From experience 12" woofers start to kick in home use, while 15" seems better, I'd say try equal one 15" driver volume displacement for proper kick. With maths from above you need 30 of those drivers, per side ;) perhaps less is fine, this is just to illustrate scale, kick and bass is about volume displacement.
 
And what about room acoustics or the match between main speakers and sub? For all I know you could have a deep null at 80-100Hz at your listening position, either due to standing waves or to phase mismatch between the systems. Both are very likely. Is this range (80-100Hz) missing everywhere in your room?
 
If you go for subwoofer and have main speakers you can do alot with placing.

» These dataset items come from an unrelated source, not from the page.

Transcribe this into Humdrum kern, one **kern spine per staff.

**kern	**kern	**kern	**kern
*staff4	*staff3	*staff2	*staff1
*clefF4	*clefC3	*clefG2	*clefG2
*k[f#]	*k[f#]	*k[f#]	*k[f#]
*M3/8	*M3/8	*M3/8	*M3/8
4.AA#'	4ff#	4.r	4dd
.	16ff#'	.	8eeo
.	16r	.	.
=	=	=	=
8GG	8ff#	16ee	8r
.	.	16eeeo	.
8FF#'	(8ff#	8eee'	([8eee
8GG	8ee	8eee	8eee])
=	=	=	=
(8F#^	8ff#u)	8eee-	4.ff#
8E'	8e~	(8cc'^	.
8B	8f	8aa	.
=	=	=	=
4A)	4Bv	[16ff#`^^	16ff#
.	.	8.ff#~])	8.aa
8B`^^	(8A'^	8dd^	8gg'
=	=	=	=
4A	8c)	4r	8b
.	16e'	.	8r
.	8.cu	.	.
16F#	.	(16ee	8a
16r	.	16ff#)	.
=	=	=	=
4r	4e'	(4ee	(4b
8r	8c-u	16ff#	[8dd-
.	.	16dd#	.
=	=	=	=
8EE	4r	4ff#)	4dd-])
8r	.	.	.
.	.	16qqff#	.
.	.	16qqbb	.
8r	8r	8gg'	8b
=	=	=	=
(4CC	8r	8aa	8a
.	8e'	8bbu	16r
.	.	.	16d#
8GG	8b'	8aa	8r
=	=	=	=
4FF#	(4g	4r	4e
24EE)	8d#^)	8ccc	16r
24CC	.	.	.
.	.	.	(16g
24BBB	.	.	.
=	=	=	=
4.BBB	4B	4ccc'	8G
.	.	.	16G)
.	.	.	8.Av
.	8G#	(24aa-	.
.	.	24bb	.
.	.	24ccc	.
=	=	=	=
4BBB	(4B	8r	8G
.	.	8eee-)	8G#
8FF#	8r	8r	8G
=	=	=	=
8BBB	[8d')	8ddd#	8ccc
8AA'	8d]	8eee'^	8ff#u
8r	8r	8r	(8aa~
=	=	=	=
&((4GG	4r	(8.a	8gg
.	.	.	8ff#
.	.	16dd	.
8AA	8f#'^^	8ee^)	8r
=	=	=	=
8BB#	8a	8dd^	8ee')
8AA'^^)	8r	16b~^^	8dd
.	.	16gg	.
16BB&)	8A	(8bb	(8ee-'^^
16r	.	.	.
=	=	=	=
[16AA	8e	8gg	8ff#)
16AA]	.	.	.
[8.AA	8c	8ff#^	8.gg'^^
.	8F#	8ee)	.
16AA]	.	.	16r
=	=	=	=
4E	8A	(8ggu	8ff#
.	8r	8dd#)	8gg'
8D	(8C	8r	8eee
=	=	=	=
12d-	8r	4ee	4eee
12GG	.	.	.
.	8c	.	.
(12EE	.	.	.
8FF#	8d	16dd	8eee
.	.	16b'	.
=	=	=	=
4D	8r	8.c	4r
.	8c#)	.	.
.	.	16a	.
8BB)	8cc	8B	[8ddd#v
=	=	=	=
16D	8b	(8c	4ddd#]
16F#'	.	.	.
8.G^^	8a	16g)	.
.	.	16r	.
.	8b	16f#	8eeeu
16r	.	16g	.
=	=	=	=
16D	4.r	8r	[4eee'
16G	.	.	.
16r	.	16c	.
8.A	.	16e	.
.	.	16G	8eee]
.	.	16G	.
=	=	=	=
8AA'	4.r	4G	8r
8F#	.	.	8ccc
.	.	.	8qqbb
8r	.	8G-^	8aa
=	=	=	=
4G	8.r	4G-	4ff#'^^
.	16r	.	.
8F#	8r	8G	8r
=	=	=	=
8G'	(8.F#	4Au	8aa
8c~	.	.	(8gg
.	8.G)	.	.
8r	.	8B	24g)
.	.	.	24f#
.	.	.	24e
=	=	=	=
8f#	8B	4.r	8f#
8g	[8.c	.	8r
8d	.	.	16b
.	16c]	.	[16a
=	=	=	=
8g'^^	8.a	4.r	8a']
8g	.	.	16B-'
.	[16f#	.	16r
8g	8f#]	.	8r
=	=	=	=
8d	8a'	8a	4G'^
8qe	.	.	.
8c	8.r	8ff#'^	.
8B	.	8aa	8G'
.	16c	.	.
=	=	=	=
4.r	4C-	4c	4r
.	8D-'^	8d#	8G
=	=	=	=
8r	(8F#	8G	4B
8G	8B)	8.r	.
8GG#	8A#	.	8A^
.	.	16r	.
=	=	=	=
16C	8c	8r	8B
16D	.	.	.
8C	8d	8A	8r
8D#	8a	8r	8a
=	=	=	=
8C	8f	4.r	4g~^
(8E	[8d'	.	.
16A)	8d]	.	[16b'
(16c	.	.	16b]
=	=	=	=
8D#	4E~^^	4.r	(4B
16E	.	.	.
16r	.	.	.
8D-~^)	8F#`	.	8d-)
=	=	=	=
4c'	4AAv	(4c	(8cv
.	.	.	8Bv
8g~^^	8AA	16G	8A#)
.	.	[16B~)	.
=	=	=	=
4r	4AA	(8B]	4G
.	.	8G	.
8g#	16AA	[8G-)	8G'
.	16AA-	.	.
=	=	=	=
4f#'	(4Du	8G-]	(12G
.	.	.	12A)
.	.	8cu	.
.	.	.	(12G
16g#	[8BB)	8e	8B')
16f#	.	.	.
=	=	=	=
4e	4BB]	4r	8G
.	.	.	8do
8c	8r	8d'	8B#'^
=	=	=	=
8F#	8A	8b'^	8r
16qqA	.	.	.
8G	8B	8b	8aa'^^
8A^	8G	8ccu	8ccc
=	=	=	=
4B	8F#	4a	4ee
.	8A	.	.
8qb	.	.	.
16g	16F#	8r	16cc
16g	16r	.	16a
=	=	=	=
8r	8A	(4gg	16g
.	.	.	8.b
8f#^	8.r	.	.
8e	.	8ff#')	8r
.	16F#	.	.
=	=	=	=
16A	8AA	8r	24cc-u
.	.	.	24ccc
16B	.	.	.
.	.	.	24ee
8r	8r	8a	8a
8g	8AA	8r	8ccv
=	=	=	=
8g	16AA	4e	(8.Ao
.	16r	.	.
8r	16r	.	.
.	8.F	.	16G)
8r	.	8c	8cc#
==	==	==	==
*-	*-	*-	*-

Subwoofer profits +10db from corner placement. You get sound pressure for free. Can even be reinforced putting the driver faced to the corner leaving some cm at the sides with a plate of wood on it.

Crossing over I recommend 80 Hertz as you do not want to have problems with imaging. 80 Hertz was the frequency where I never experienced that the main speakers (satellites) change their sonic integrity. Cutting higher can be more difficult because you have to take care to adjust the phasing more precise.

You can measure the response and adjust with some EQ everything. (smartfone eq apps can be used)
 
The suggestion for a higher crossover point with two (stereo) subwoofers is to answer the quest of the OP.
He's already crossing at 80 Hz and it's not bringing him what he wants.
The subwoofers can move the air required for that kind of sensation. Place them close (enough) to the mains for best results.
Most active subwoofers can also do some phase manipulation.

Best scenario: use everything you've got and EQ the subs plus mains at these lower frequencies for optimum results. Measurement equipment and some time to learn the ropes required, the rewards are huge. Placement can help, but also look at how each woofer can contribute to the result, especially if there's something like floor bounce from main speakers, the subs might be used to level it out, fill that gap etc. Lots of work, big rewards. If you keep the bass Stereo and get it right you'll even be able to get a feel of envelopment from these lower notes.